É no espaço da política que tomamos a decisão

de valorizar ou não uma agenda nacional de cuidado

compartilhado entre todos, cuidando de quem cuida

 

Caso a caso

É importante lembrar ainda que os efeitos da pandemia atingem as mulheres de forma desigual, a depender de sua raça, de sua classe social, do lugar onde vivem e do tipo de atividade profissional que exercem. A Pesquisa de Orçamentos Familiares (POF) 2017-2018, recém-publicada pelo Instituto Brasileiro de Geografia e Estatística (IBGE), revelou que as mulheres e a população negra estão mais expostas ao aumento recente da fome e da insegurança alimentar em seus domicílios. E vale lembrar que esses dados ainda não computaram o impacto devastador da pandemia. Ou seja, os números podem ser ainda piores.

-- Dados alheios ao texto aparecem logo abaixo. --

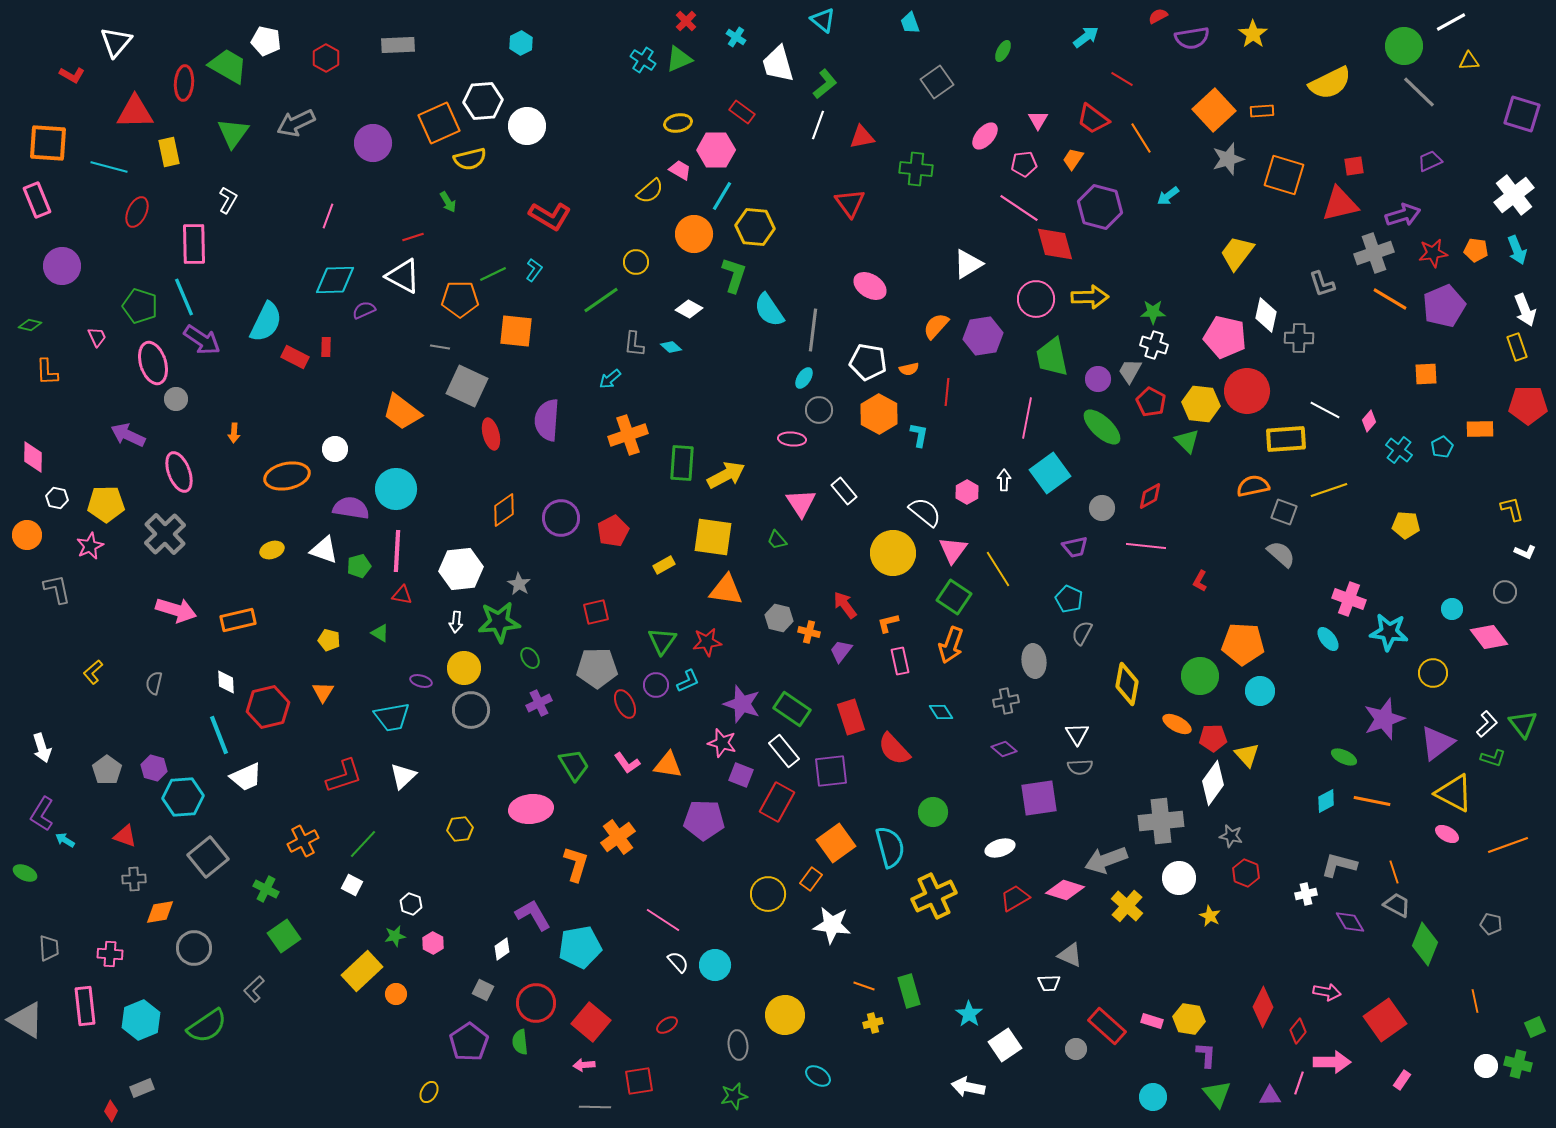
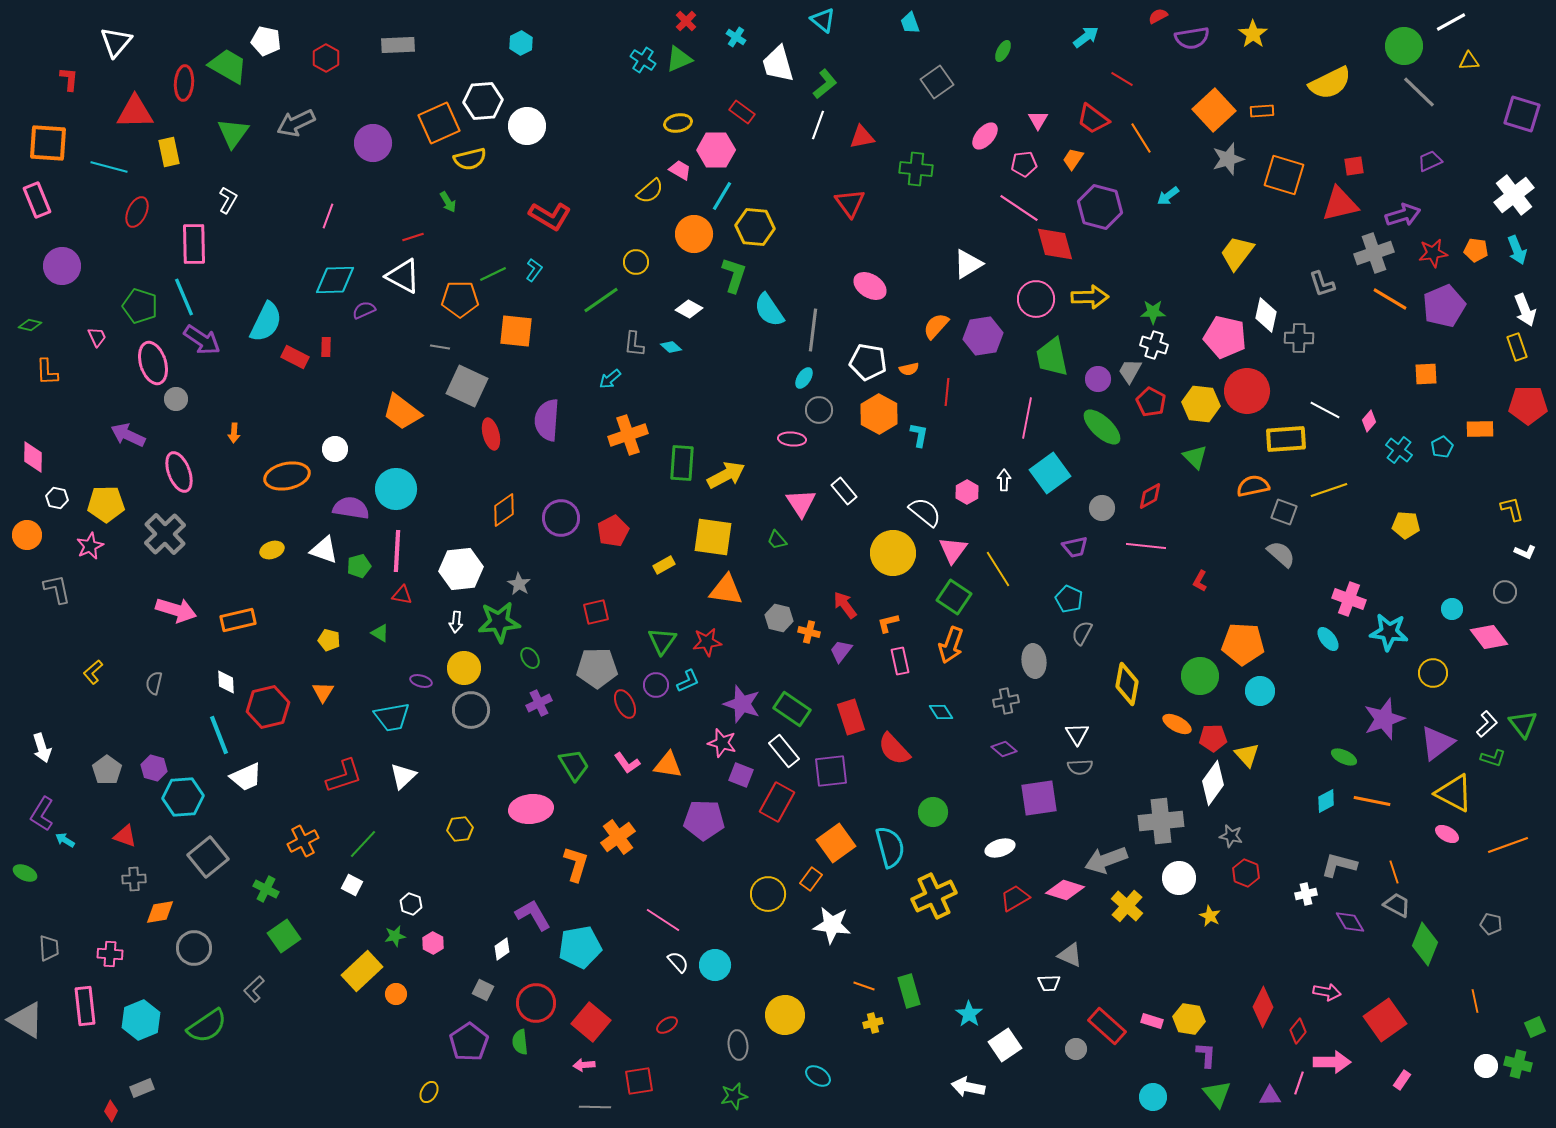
red L-shape at (72, 75): moved 3 px left, 4 px down; rotated 115 degrees counterclockwise
green triangle at (1187, 441): moved 8 px right, 16 px down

A pandemia, por um lado, tem evidenciado a centralidade do papel das mulheres para a organização da vida em sociedade e, por outro, reforça a necessidade de avançarmos rumo a uma democracia paritária, na qual as mulheres possam participar mais ativamente da construção de soluções para os problemas públicos que impactam diretamente sua vida.

 

Decisão política

A pesquisa Perfil das Prefeitas do Brasil 2017-2020, lançada pelo Instituto Alziras, buscou conhecer quem são as mulheres que administram as cidades brasileiras com o objetivo de valorizar e visibilizar seu fazer político, atravessado pelo enfrentamento de variadas formas de violências e pelas desigualdades de gênero estruturais.

E é no espaço da política que tomamos a decisão de valorizar ou não uma agenda nacional de cuidado compartilhado entre todos, cuidando de quem cuida, para a garantia de uma sociedade mais justa e democrática.

CLARA CAROLINA DE SÁ é advogada e especialista em gestão pública; foi Conselheira Nacional de Assistência Social e Conselheira Nacional dos Direitos da Criança e do Adolescente no Brasil; é cofundadora e uma das diretoras do Instituto Alziras, organização sem fins lucrativos que atua para ampliar a participação política das mulheres.